_What this task involves_
The word to look for is "греч". Report every line of the entries below that has it.
=======
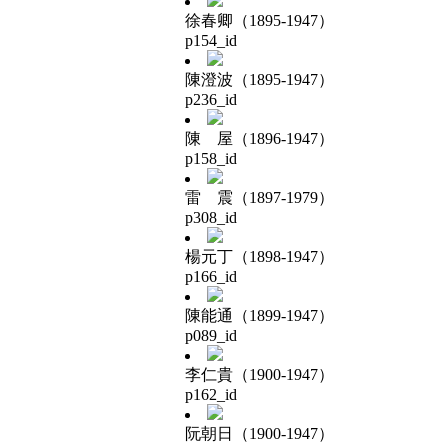
徐春卿（1895-1947）
p154_id
陳澄波（1895-1947）
p236_id
陳 屋（1896-1947）
p158_id
雷 震（1897-1979）
p308_id
楊元丁（1898-1947）
p166_id
陳能通（1899-1947）
p089_id
李仁貴（1900-1947）
p162_id
阮朝日（1900-1947）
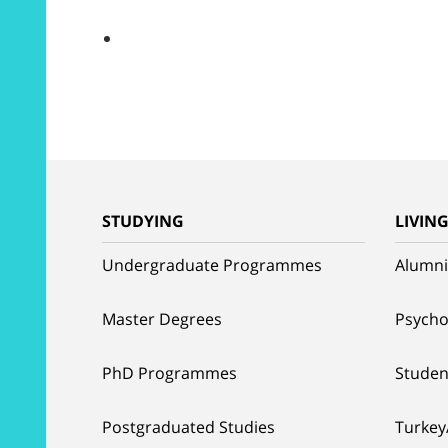
STUDYING
LIVIN
Undergraduate Programmes
Alumni
Master Degrees
Psycho
PhD Programmes
Studen
Postgraduated Studies
Turkey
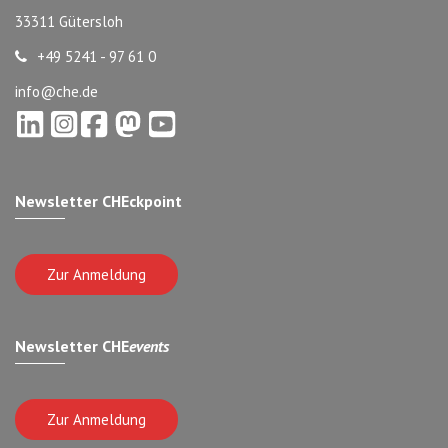
33311 Gütersloh
+49 5241 - 97 61 0
info@che.de
Newsletter CHEckpoint
Zur Anmeldung
Newsletter CHE
events
Zur Anmeldung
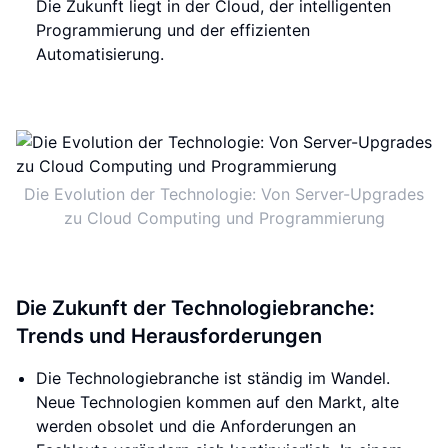
Die Zukunft liegt in der Cloud, der intelligenten
Programmierung und der effizienten
Automatisierung.
Die Evolution der Technologie: Von Server-Upgrades
zu Cloud Computing und Programmierung
Die Zukunft der Technologiebranche:
Trends und Herausforderungen
Die Technologiebranche ist ständig im Wandel.
Neue Technologien kommen auf den Markt, alte
werden obsolet und die Anforderungen an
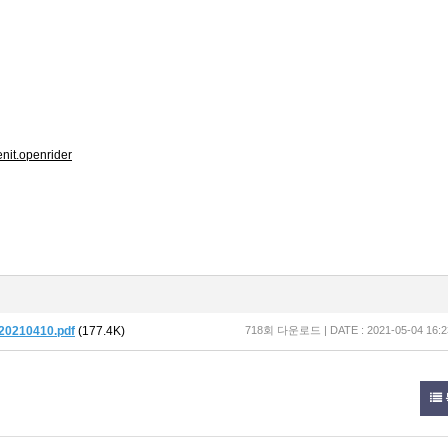
enit.openrider
10410.pdf
(177.4K)
718회 다운로드 | DATE : 2021-05-04 16:2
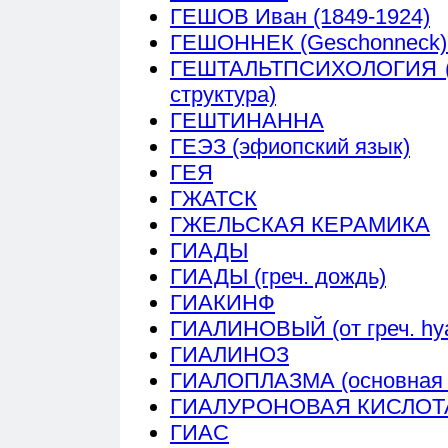
ГЕШОВ Иван (1849-1924)
ГЕШОННЕК (Geschonneck) Э
ГЕШТАЛЬТПСИХОЛОГИЯ (нем
структура)
ГЕШТИНАННА
ГЕЭЗ (эфиопский язык)
ГЕЯ
ГЖАТСК
ГЖЕЛЬСКАЯ КЕРАМИКА
ГИАДЫ
ГИАДЫ (греч. дождь)
ГИАКИНФ
ГИАЛИНОВЫЙ (от греч. hya
ГИАЛИНОЗ
ГИАЛОПЛАЗМА (основная 
ГИАЛУРОНОВАЯ КИСЛОТ
ГИАС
=======
_Answer for this exercise_
ГИАДЫ (греч. дождь)
ГИАЛИНОВЫЙ (от греч. hya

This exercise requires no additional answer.